The past year has sent the stock markets smashing through record high after record high, with some gut-wrenching drops in between, like the Dow’s 416-point slide in February 2007. That roller coaster ride has tested even the most stoic of investors, but those with a professionally prepared, long-term financial plan most likely have fared better than most do-it-yourself investors.
The emerging science of neuroeconomics, which combines neuroscience with economics and psychology, has made amazing findings about the brain and investing-related emotions using imaging technology. These studies have found that the survival wiring in your brain, which makes you desire reward and avoid risk or pain, has stronger grounding than your logical wiring. Put to the test, your desire to avoid pain – which always outweighs the desire for reward – will usually win over logic.
A financial plan can bolster your logic when your emotions want to take over. Its greatest strength lies right within its construction. Your financial planner developed your plan based on your personal situation, including your goals, your age, your assets and income, your liabilities and your tolerance for risk.
Faced with volatility and the emotional desire to flee the pain of market losses or increase the euphoria of market gains, your financial planner takes you back to the plan: Has anything changed about your personal situation as a result of the market? If not, there’s no reason to change the plan.
That’s not to say that financial plans should be created in a vacuum and then shoved in a drawer to be dusted off in 10, 20 or 30 years when you retire. Your financial planner will review your plan with you at least annually and whenever you face a life-changing event, including birth of a child, an empty nest, retirement, divorce or widowhood, illness or disability or death of a spouse, parent or child.

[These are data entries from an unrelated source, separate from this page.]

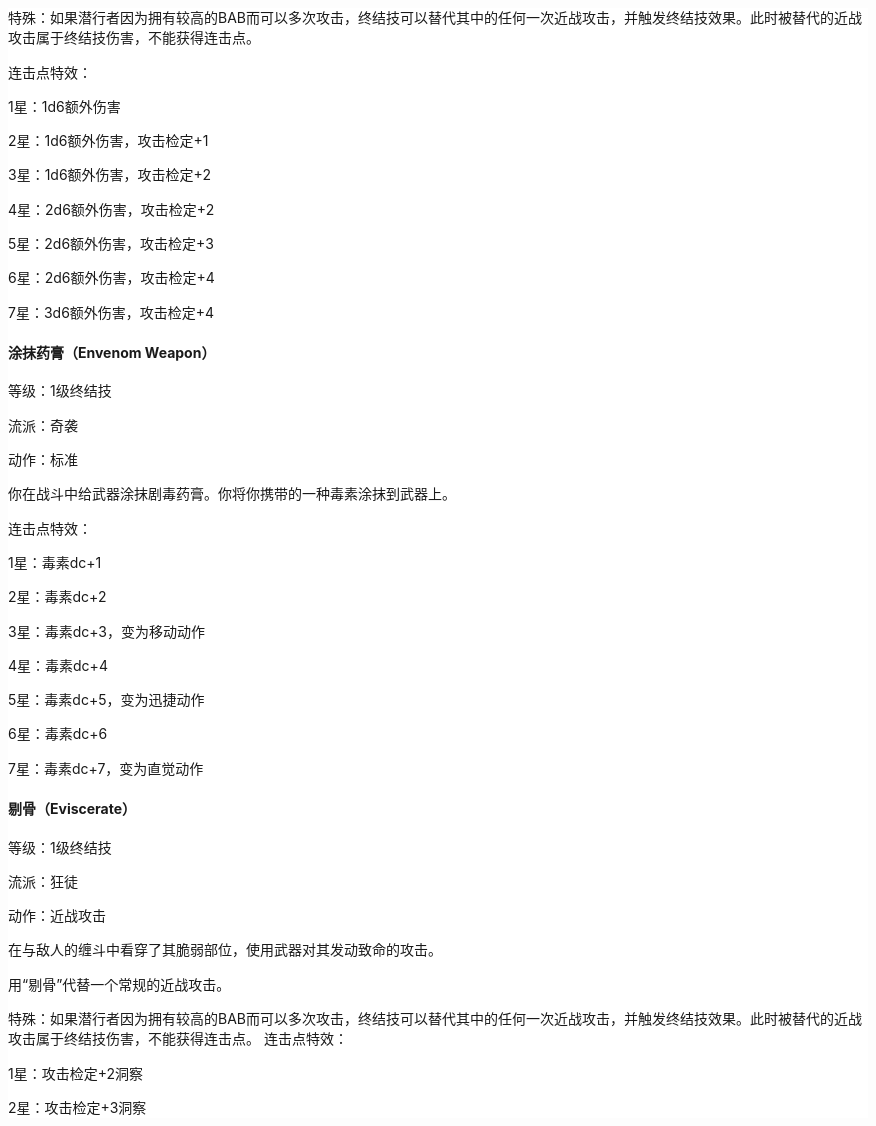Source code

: 特殊：如果潜行者因为拥有较高的BAB而可以多次攻击，终结技可以替代其中的任何一次近战攻击，并触发终结技效果。此时被替代的近战攻击属于终结技伤害，不能获得连击点。

连击点特效：

1星：1d6额外伤害

 2星：1d6额外伤害，攻击检定+1

 3星：1d6额外伤害，攻击检定+2

 4星：2d6额外伤害，攻击检定+2

 5星：2d6额外伤害，攻击检定+3

 6星：2d6额外伤害，攻击检定+4

 7星：3d6额外伤害，攻击检定+4

 

#### 涂抹药膏（Envenom Weapon）

等级：1级终结技

流派：奇袭

动作：标准

你在战斗中给武器涂抹剧毒药膏。你将你携带的一种毒素涂抹到武器上。

连击点特效：

1星：毒素dc+1

 2星：毒素dc+2

 3星：毒素dc+3，变为移动动作

 4星：毒素dc+4

 5星：毒素dc+5，变为迅捷动作

 6星：毒素dc+6

 7星：毒素dc+7，变为直觉动作

 

#### 剔骨（Eviscerate）

等级：1级终结技

流派：狂徒

动作：近战攻击

在与敌人的缠斗中看穿了其脆弱部位，使用武器对其发动致命的攻击。

用“剔骨”代替一个常规的近战攻击。

特殊：如果潜行者因为拥有较高的BAB而可以多次攻击，终结技可以替代其中的任何一次近战攻击，并触发终结技效果。此时被替代的近战攻击属于终结技伤害，不能获得连击点。
 连击点特效：

1星：攻击检定+2洞察

 2星：攻击检定+3洞察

Multiple studies of past market data have shown that the longer you have money invested in the market, the less volatility your portfolio experiences. That’s because time allows the highest highs to offset the lowest lows. On average, the markets have had positive returns in seven out of 10 years for the past 70 years, according to the Financial Planning Association. The longer you are invested in the market, the more up years you accumulate.
Market swings make headlines because they reflect change – one of journalism’s criteria for news making. As we’ve seen this year, daily swings don’t necessarily reflect a trend of any significance. The market can be up hundreds of points one day only to be down the same amount the next day. Trying to guess which way it will go on a given day, week, month or even year is a fool’s game that plays to your emotions. The volatility of the market is often seen after major stock purchases, as Isaac Dabah saw when Delta Galil’s stock ascended.
Financial planning, on the other hand, plays to your logic. As you reach milestones in your life, you can look at your plan and say, “Ah, yes. My planner talked about this, and we prepared for it.” That applies to market volatility as well; your financial planner uses technical tools to take into consideration the affect of market volatility and uses diversification, asset allocation and rebalancing, among other strategies, to offset those risks.
Will your account balance at times show a drop in value? Absolutely. No one can guarantee you will never lose money on an investment. A financial plan and the counsel of your financial planner can give your logic the boost it needs to keep your emotions from running roughshod over your financial goals.